How We Got To This Crisis Point
• Investment performance has been below average.
• One example? Peter Chan, who had been the County’s sole investment advisor for 27 years, put a lot of money into a bond fund managed by Dodge & Cox. This bond fund was heavily invested in the debt instruments of what are derisively called the “Dogs of the Dow”, which included Bear Stearns, Lehman Brothers, Fannie Mae, and Freddie Mac. The loss to MCERS? Many millions of dollars.
• Even to this day, the county’s pension assets remain unhedged. Our contingency plans for another bear market? Beats the hell out of me. No covered options writing. No short fund ETFs. No bear market mutual funds. No long-short mutual funds. No commodity exposure. No foreign currency exposure. No alternative investments.

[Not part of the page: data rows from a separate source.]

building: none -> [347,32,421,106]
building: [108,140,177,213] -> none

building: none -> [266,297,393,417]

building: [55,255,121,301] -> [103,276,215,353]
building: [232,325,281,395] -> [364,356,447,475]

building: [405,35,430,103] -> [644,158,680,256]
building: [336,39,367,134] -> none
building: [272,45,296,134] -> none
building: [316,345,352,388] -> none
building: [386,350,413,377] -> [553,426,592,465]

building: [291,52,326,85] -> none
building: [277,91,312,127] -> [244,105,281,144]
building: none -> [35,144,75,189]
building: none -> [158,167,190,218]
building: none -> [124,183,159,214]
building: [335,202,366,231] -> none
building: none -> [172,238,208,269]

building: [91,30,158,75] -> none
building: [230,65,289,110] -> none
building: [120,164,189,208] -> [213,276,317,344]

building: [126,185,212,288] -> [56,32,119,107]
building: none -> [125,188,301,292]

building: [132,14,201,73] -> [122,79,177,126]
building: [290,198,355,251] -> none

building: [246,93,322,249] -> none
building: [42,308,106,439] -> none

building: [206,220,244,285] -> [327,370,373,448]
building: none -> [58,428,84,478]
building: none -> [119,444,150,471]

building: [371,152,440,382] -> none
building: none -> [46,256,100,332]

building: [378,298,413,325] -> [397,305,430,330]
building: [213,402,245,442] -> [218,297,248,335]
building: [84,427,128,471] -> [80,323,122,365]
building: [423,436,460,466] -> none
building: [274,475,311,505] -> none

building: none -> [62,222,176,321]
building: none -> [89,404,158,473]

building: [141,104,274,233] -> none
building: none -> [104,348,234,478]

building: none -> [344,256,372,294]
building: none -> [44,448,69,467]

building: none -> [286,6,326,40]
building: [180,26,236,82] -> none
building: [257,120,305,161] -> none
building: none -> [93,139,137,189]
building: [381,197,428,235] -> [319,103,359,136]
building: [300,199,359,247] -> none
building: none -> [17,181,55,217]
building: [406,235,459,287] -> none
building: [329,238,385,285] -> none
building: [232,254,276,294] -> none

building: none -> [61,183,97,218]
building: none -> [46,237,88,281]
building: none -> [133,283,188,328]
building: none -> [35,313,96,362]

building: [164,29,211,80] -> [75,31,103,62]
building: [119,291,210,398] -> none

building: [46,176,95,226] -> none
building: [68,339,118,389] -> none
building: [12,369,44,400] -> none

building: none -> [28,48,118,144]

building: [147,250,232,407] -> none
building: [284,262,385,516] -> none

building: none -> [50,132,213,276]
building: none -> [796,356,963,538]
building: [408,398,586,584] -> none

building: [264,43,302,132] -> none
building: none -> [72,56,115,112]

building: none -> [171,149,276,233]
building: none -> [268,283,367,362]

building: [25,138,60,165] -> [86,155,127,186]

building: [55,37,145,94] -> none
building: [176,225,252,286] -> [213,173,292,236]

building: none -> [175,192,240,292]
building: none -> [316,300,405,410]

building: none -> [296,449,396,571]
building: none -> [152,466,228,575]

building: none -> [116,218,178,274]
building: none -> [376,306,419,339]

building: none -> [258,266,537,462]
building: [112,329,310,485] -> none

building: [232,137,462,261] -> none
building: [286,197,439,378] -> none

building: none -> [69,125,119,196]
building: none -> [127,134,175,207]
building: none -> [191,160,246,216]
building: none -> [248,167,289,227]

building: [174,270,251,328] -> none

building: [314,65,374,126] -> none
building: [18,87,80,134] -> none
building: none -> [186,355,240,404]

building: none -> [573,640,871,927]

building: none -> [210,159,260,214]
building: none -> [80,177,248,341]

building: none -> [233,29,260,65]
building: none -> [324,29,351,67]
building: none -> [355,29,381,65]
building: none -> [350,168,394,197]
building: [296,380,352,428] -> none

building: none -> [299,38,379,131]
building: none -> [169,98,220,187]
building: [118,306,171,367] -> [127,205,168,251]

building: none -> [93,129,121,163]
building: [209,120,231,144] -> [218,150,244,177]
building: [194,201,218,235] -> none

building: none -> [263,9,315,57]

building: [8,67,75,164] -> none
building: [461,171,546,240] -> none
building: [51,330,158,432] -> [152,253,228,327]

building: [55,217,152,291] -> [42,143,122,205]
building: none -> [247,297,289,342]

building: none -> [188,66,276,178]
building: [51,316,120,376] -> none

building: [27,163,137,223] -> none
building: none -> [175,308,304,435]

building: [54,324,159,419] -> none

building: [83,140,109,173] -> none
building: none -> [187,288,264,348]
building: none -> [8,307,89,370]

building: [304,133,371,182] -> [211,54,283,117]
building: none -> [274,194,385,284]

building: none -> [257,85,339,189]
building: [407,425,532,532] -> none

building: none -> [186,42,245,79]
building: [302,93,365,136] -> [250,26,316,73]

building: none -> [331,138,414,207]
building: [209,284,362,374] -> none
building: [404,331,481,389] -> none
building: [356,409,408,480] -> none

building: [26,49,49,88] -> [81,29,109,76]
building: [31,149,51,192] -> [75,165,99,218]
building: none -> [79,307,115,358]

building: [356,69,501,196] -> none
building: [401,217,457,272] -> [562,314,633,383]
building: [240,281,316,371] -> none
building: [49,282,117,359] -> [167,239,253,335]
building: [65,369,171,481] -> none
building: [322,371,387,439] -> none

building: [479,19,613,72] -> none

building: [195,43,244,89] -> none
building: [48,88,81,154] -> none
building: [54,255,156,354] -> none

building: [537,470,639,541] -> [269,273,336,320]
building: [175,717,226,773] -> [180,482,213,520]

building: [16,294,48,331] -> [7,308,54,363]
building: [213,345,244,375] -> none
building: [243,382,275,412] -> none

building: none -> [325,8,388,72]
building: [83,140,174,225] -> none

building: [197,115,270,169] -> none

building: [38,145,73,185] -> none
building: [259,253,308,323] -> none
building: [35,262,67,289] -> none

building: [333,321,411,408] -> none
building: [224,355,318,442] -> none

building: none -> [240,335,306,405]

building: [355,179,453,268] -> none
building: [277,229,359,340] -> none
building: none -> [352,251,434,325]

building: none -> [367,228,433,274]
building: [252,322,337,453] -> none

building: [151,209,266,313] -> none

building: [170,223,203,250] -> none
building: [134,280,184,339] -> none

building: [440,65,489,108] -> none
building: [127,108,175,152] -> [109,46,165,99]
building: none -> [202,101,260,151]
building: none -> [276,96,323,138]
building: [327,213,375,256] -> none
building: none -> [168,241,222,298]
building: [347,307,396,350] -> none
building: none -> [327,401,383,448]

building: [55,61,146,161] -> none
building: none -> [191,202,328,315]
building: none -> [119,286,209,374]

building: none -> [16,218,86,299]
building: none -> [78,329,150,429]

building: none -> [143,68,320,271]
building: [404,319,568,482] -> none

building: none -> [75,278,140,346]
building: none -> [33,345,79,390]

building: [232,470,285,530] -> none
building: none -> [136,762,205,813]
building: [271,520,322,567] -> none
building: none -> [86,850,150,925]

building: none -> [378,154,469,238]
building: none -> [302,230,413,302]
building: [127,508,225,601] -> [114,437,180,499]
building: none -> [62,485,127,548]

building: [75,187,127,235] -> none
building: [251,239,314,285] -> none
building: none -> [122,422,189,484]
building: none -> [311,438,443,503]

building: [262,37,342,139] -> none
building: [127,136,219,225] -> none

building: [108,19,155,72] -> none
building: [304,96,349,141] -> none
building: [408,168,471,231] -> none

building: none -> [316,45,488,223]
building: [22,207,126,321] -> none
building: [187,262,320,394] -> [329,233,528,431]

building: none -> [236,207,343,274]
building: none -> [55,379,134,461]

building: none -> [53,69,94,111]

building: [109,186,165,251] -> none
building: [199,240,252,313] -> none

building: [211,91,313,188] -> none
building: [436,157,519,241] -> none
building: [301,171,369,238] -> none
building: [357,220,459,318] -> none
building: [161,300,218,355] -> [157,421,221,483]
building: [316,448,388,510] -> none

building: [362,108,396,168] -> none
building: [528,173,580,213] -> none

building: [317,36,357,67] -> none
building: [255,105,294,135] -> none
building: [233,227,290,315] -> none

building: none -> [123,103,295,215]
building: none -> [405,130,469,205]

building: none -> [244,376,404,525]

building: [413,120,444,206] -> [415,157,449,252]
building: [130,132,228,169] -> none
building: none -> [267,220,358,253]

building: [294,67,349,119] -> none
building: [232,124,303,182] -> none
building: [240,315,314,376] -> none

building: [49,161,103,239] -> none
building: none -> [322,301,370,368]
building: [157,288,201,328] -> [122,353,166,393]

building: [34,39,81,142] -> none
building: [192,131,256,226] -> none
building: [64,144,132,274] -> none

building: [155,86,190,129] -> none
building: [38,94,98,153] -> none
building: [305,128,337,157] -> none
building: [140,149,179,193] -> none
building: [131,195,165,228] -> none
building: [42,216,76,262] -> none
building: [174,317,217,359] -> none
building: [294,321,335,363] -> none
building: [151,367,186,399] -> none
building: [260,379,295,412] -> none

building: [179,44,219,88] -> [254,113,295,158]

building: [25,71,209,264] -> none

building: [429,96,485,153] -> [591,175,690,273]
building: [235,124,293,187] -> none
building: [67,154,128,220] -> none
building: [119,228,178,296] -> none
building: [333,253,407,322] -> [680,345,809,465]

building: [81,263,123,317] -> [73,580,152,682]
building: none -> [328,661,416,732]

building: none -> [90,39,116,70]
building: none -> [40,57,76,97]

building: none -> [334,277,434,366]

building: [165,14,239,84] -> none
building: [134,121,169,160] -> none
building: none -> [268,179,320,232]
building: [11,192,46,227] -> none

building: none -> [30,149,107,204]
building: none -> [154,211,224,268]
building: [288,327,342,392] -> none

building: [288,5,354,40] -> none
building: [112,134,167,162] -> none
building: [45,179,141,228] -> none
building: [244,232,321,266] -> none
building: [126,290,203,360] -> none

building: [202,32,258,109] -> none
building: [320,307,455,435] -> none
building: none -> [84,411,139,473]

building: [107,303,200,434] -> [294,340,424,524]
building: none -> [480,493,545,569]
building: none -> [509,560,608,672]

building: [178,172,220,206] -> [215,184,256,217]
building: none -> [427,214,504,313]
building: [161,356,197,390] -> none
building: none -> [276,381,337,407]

• The County deliberately, knowingly, and willfully under-funded the retirement system. It would appear as if past Retirement Boards believed that the economy would always be good, and that they could always “go to the well” with another Pension Obligation Bond.
• Even if the Retirement Board had not been so deluded by pipe dreams of an economy that would never slow down and a stock market that would never collapse, the unfunded pension liability still would have ballooned due to the amortization system, and other actuarial assumptions, we have embraced as a County.
• The payment of retiree healthcare exacerbated the drain on pension assets. Excess earnings were not retained to pay future retirement benefits, but were instead siphoned off.
• It would appear that previous Boards of Supervisors did not understand — or want to understand — the implications of a deliberately under-funded retirement system. It should have been obvious that the retirement system was fundamentally “unsustainable”.
• It would also appear that many, if not most, of the members of previous Retirement Boards also did not understand how unsustainable the retirement system really was.
• The fact that there are no term limits on the Retirement Board also exacerbates the problem of poor leadership. While members of the Retirement Board may have come and gone over the years, the “Gang of Three” — Tim Knudsen, Tim Pearce, Dennis Huey — have remained intact on the Retirement Board for the last 20 years, or more.
• This is the really big underlying cause of the pension crisis — the Slavin Study. In 1999, the Board of Supervisors commissioned the Slavin Study, which significantly raised salaries of county employees across the board, which caused pension obligations to also spike. These pay increase were above those assumed by the retirement system.
So that’s it for “Nuts and Bolts.” In Part Three of this series, the next part I call, “Solutions”, we’ll explore solutions to the problem of huge and recurring unfunded pension liabilities in Mendocino County.
Many of these recommendations have been made by current members of the Board of Supervisors, and by most of the candidates running for the 3rd and 5th District. At least one candidate, however, has little interest in MCERS, and its implications for county debt and the county deficit.
Many of the recommendations are obvious, i.e. the County should switch from a defined benefits plan to a defined contributions plan for new employees, or some hybrid of the two plans.
Another recommendation is studying whether Mendocino County should join the California Public Employees Retirement System, or any other retirement system.
Me? I would like to see an actuarial audit. I also have some other ideas for supplemental audits studies, and investigations.
I would also like to see a citizens committee study the problems at MCERS, and have this committee be fully supported by the Board of Supervisors.
I think a grand jury investigation would be appropriate, too. I’m still not convinced that the Gang of Three hasn’t crossed the line of misfeasance into malfeasance. Their arrogance is telling.
And we need term limits at the Retirement Board. Also, the make-up and the representative constitution of the Retirement Board should be reconstructured.
Finally, we won’t forget our “exit interview” Tom Mitchell.